Teorías de psicólogos y educadores de todo tipo acerca de los males y las bonanzas de esta nueva educación permisiva, o no-educación, hay a montones en los libros sobre pedagogía de cualquier librería mediana, y los hay -¡optimistas ellos!- que sostienen que a la larga el resultado no será tan aterrador como a primera vista pudiera parecer. No puedo estar de acuerdo: la gran mayoría de niños y adolescentes con los que me toca tratar suelen coincidir, turbadoramente, en varias cualidades: el egocentrismo absoluto, la falta de generosidad desinteresada, y una muy llamativa falta de compasión que se traduce en una frialdad chocante a la hora de opinar sobre males ajenos.

En fin, a mí no puede convencerme nadie de que el que una madre que recoge a su mastuerzo de doce años del colegio cada día, y carga con su pesada mochila mientras le entrega el bocadillo de la merienda a la par que le cede el sitio en el autobús -mientras ella, mochila en mano, permanece de pie-, le esté haciendo ningún bien ni a la sociedad ni a su hijo, que crecerá, salvo que tenga muy buena pasta y mucho cerebro, con todos los visos de convertirse en un individuo de muy poca responsabilidad y aún menos moralidad.

7 comentarios para “Los nuevos padres.”

  1. Bárbara Dijo:

    ¡Ole!

    Mira, copio aquí una frase del último libro de Mendoza. La verdad es que la recordaba un poco más ad hoc, pero ya que me he levantado a buscarla aquí sus la casco:

    {…Ella, a su vez, no se metía con nadie, y menos aún con sus hijos, porque en aquella época, tan represiva en muchos sentidos, los niños todavía no se habían convertido en objeto de análisis y en receptáculo de las proyecciones de los adultos, que se limitaban a fiscalizar la marcah de sus estudios y la estricta rectitud de su comportamiento, dejando el resto de su formación a los curas, a los amigos, a las putas o a quien se la quisiera dar…]

    Bueno, sí que tiene bastante que ver. Habla de los años cincuenta.

*TAREA A REALIZAR*. Por favor, traduce al inglés esta oración del texto dado: «No puedo estar de acuerdo: la gran mayoría de niños y adolescentes con los que me toca tratar suelen coincidir, turbadoramente, en varias cualidades: el egocentrismo absoluto, la falta de generosidad desinteresada, y una muy llamativa falta de compasión que se traduce en una frialdad chocante a la hora de opinar sobre males ajenos».

*ÍTEMS*.
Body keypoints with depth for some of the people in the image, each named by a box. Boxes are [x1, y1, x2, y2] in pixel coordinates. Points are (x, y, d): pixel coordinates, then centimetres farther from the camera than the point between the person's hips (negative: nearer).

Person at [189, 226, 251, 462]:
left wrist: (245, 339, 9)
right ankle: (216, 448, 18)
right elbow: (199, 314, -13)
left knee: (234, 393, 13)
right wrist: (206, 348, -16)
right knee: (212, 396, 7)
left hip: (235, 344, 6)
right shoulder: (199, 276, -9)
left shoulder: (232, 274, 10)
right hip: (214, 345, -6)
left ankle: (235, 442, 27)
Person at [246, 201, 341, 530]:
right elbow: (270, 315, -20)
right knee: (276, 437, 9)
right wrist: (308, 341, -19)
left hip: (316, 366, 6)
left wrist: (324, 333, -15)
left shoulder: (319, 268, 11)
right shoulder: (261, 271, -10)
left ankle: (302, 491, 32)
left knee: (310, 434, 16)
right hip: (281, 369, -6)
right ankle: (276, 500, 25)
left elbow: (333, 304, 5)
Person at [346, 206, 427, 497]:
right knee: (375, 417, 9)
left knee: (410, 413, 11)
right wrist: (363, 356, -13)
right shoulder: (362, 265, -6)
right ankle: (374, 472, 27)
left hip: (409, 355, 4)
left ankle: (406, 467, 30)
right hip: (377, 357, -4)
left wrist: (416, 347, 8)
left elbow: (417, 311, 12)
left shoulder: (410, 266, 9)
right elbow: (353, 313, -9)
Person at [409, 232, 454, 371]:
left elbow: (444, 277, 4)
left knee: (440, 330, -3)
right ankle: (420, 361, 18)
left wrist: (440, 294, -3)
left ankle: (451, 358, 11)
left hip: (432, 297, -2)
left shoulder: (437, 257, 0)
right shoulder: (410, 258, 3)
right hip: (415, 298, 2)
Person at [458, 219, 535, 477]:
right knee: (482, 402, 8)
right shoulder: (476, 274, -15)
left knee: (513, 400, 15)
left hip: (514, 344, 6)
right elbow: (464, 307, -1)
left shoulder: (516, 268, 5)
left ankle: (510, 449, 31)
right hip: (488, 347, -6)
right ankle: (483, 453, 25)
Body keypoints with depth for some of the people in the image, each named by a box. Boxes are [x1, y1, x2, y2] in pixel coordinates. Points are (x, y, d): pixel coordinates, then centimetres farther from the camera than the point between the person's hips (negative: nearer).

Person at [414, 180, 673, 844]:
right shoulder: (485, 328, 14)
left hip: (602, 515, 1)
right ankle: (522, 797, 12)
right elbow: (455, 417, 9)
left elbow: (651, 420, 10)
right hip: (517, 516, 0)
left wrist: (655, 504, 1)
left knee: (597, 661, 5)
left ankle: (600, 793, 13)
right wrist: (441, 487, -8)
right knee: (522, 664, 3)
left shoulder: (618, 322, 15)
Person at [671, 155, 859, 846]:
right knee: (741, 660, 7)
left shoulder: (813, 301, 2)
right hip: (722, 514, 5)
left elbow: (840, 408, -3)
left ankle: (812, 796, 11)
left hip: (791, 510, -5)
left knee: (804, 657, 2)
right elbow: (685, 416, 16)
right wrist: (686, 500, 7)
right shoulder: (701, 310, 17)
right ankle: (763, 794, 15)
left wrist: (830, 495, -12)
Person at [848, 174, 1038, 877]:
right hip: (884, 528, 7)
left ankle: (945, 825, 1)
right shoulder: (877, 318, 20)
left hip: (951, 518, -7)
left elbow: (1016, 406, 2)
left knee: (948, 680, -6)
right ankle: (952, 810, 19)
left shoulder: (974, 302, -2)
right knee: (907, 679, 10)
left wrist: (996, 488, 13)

*TAREA RESUELTA*. I cannot agree: the vast majority of children and adolescents I have to deal with tend to share, disturbingly, several qualities: absolute egocentrism, a lack of selfless generosity, and a very striking lack of compassion that translates into a shocking coldness when it comes to giving an opinion on other people's misfortunes.